Le vent de la géopolitique culturelle actuelle souffle vers la quête de l’identité, dû à la pression de la multipolarité des influences et des enjeux. Tout comme beaucoup d’autres peuples dans le monde, les Malgaches sont à la recherche de leur identité, une nécessité mondialisée. Pour cela, il faut connaître l’histoire. La Dr Marie Robertine Rajoelinoro enseignante-chercheuse associée au Centre d’Art et d’Archéologie et à l’Institut des Civilisations Musée d’Art et d’Archéologie a son mot à dire. L’équipe de Midi Madagasikara a eu l’occasion d’interviewer l’historienne.

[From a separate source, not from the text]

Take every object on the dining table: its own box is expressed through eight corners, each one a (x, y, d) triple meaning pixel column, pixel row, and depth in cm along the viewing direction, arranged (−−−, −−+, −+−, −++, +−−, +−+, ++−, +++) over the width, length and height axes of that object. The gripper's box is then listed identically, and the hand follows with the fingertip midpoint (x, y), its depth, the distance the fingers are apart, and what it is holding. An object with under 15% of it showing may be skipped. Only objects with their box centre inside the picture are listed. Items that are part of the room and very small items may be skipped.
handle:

Midi Madagasikara : Ces derniers temps, sur le réseau social Facebook, autant à la télé qu’à la radio, le public entend parler des aïeux, les vazimba, un sujet qui divise l’opinion. Selon vous, pourquoi ?
Marie Robertine Rajoelinoro : Vazimba reste toujours un terme d’actualité puisqu’il attire la curiosité des Malgaches de niveau intellectuel et d’origine géographique différents. Lorsqu’on aborde l’ensemble des études y afférentes, on se retrouve confronté à une succession de désaccords et de consensus. Il relève des siècles obscurs car situés à une époque au moins antérieure au XVIe siècle pour laquelle, il n’existe pas de sources écrites – ce que nous avons appelé la protohistoire – mais seulement des traditions orales qui ont été remises en question dès les années 1970 par Jean-Pierre Domenichini et Bakoly Ramiaramanana, et aussi par Gilberte Ralaimihoatra-Nicole.

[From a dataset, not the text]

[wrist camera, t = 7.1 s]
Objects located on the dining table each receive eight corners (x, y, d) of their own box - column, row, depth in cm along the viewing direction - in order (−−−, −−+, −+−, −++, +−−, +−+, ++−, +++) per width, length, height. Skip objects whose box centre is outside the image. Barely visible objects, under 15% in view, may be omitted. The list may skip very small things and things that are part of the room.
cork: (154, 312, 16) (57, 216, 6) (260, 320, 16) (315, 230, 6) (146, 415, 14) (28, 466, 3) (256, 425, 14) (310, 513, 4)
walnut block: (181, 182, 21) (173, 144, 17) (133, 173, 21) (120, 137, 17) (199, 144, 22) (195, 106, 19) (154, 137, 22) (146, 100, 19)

M.M : Vazimba nos ancêtres… Pour certains, vazimba est synonyme de sorcellerie, de malédiction. Le vazimba est-il à la fois les deux?
M.R.R : Ce terme ambigu est relatif à un esprit bénéfique à qui l’on demande bénédiction et protection ; mais aussi à un esprit maléfique qui fait l’objet de peur et de crainte. Ces visions contradictoires viennent de la manière dont les agents de l’administration coloniale et les missionnaires chrétiens ont écrit l’histoire sur l’origine des Malgaches. Sans conteste, le mot vazimba a été manipulé par les agents de l’administration française et les missionnaires européens pour justifier leur présence à Madagascar : ils venaient apporter la « Civilisation » à la « terre obscure ». Les travaux des missionnaires démontrent que le respect et les croyances aux Vazimba ne sont qu’une forme de « superstition » et une religion démoniaque. Abandonner ces croyances traditionnelles associées au Kalanoro exige une conversion à la religion chrétienne…Les descriptions qui relèvent surtout des sources orales et légendaires assimilent les Vazimba à des êtres de petite taille. Ce sont des nains dotés de pouvoirs surnaturels comme la guérison et la malédiction de l’autre. Ils habitent dans les marais, sous les rochers, au bord des rivières, dans les forêts ou dans les grottes. Ce qualificatif désagréable les range dans la catégorie des espèces hors du commun qui les rapproche des lutins légendaires.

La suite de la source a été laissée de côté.